DATA LISTING below:
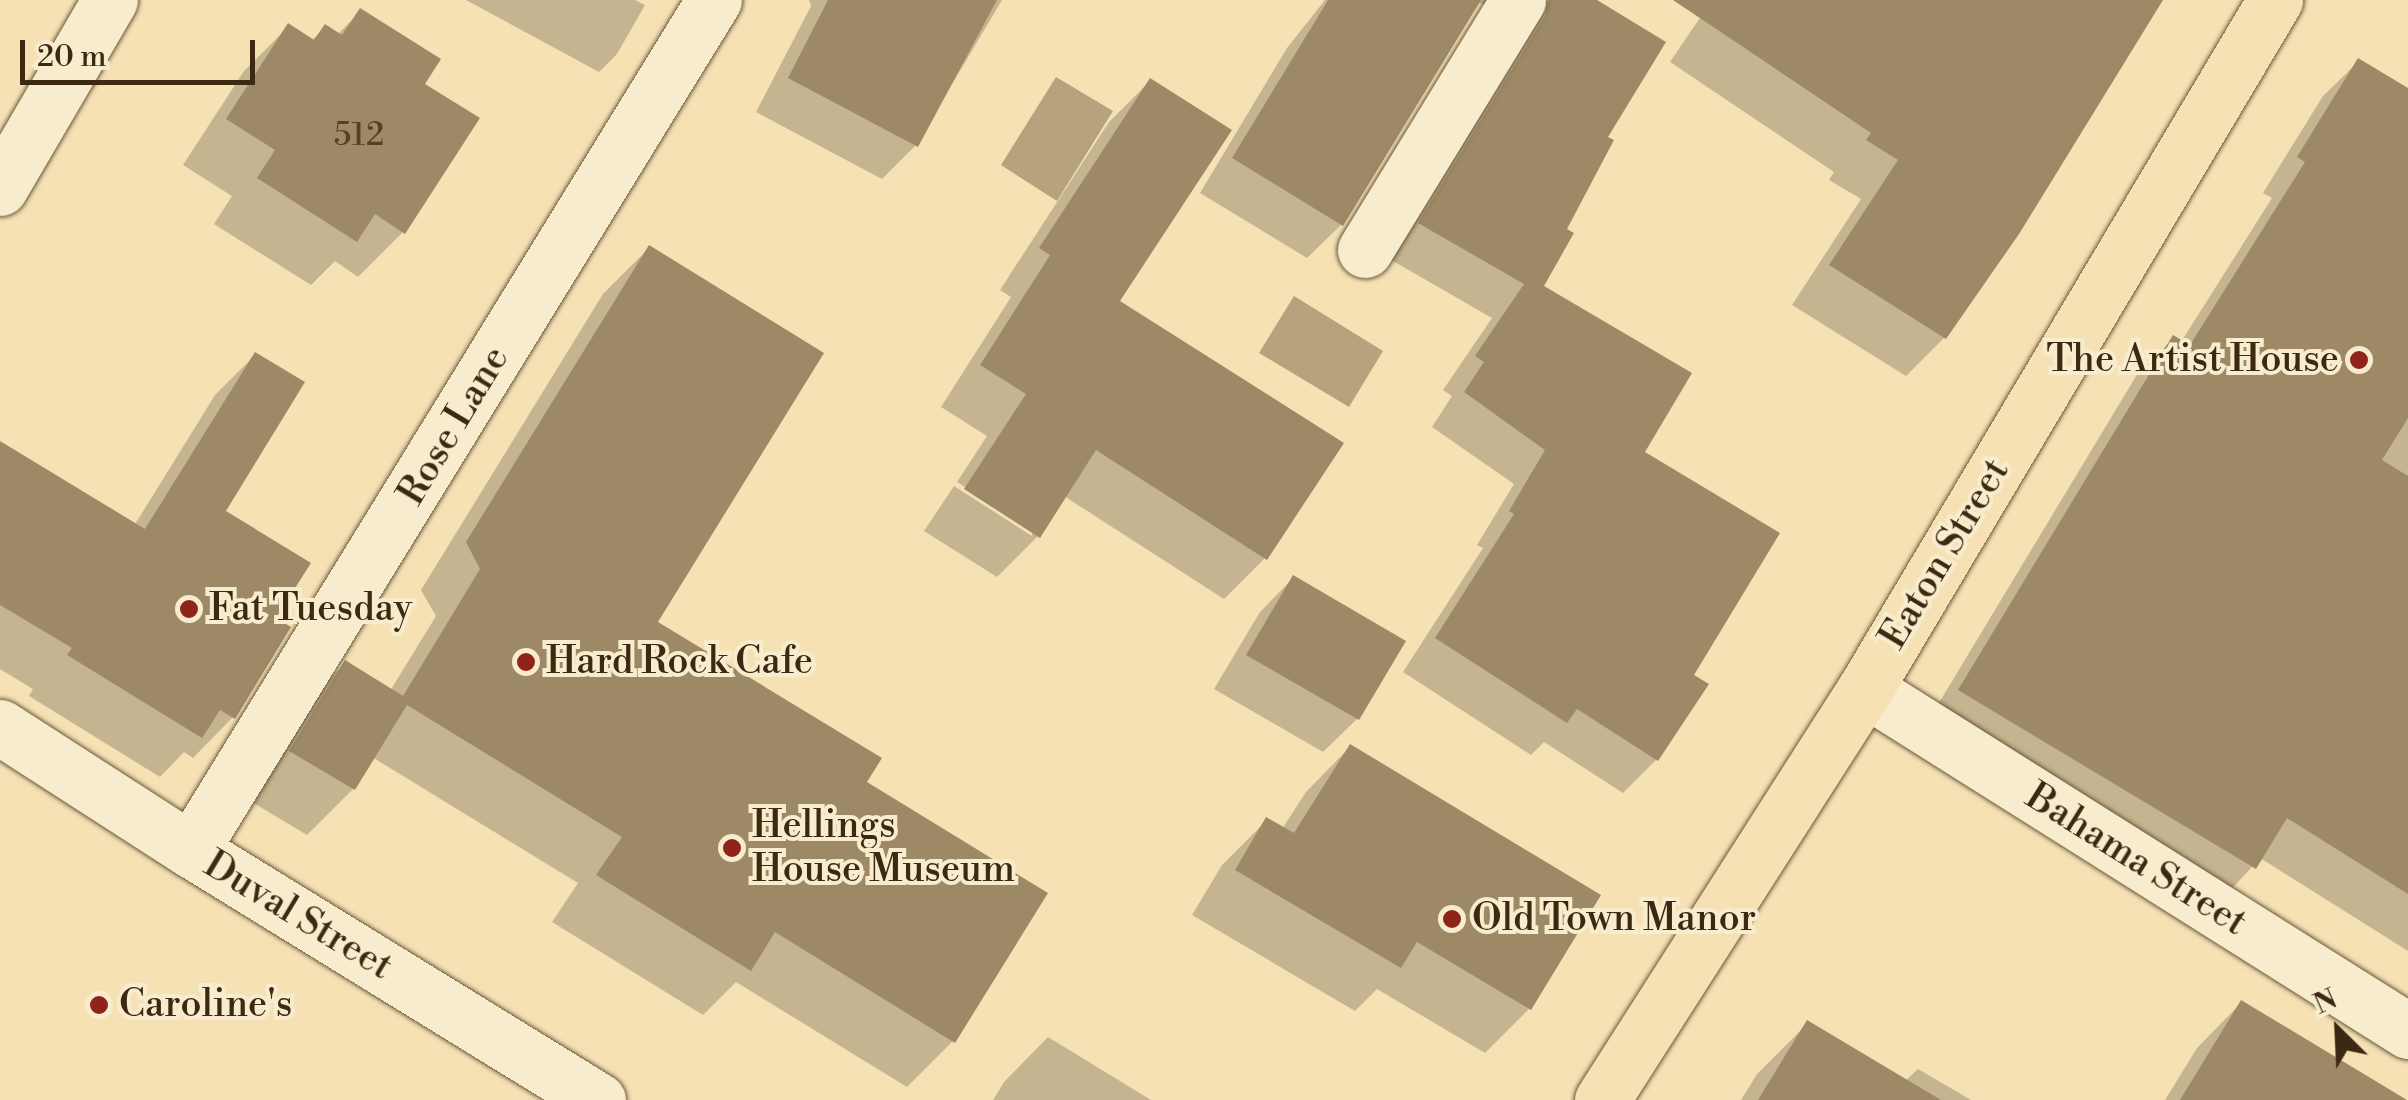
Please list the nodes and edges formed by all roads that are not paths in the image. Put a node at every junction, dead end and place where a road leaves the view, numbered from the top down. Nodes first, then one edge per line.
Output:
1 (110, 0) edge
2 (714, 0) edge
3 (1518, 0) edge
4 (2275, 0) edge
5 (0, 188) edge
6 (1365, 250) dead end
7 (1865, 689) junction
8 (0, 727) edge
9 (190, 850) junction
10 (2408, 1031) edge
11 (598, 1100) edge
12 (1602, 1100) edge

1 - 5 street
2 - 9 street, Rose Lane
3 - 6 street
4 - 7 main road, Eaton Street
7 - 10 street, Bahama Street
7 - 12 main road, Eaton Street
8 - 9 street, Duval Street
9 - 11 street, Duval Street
End of DATA LISTING.
DATA LISTING below:
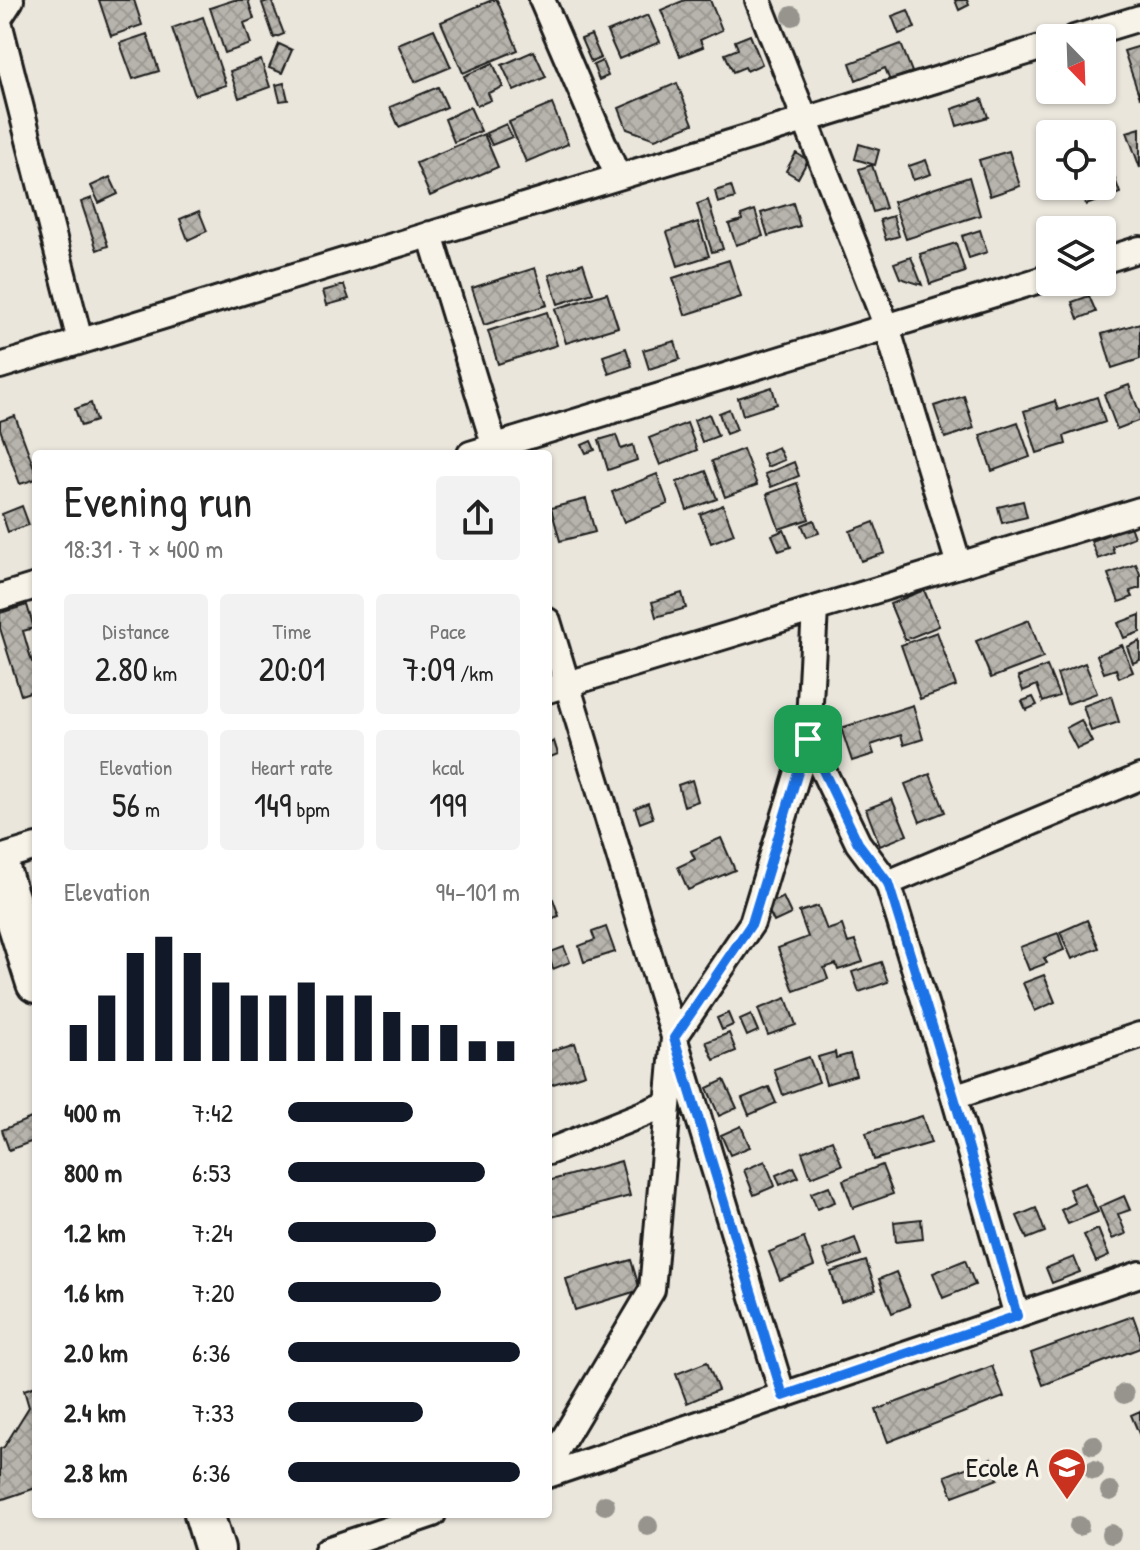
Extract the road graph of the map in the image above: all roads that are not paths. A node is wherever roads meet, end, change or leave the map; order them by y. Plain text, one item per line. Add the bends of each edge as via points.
End of DATA LISTING.
DATA LISTING below:
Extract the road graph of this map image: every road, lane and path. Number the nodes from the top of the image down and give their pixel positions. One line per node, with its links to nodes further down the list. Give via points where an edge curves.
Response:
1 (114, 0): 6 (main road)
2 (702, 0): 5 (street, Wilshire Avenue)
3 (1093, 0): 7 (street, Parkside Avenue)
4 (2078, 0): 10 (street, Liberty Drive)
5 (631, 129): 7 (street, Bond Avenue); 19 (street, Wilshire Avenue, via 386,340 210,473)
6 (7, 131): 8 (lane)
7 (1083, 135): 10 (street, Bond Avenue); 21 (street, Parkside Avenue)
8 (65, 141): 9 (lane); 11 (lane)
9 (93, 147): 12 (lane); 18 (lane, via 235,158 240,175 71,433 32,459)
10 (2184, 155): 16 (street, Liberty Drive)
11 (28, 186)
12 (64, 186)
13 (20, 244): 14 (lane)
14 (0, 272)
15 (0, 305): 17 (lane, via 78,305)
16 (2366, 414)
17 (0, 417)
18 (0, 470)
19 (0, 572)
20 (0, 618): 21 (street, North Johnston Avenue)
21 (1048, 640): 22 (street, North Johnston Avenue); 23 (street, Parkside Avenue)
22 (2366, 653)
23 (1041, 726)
End of DATA LISTING.
| WHAT YOU NEED TO DO |
Return, from the material above, each line holding the string "Extract".

| EXERCISE SOLUTION |
Extract the road graph of the map in the image above: all roads that are not paths. A node is wherever roads meet, end, change or leave the map; order them by y. Plain text, one item per line. Add the bends of each edge as via points.
Extract the road graph of this map image: every road, lane and path. Number the nodes from the top of the image down and give their pixel positions. One line per node, with its links to nodes further down the list. Give via points where an edge curves.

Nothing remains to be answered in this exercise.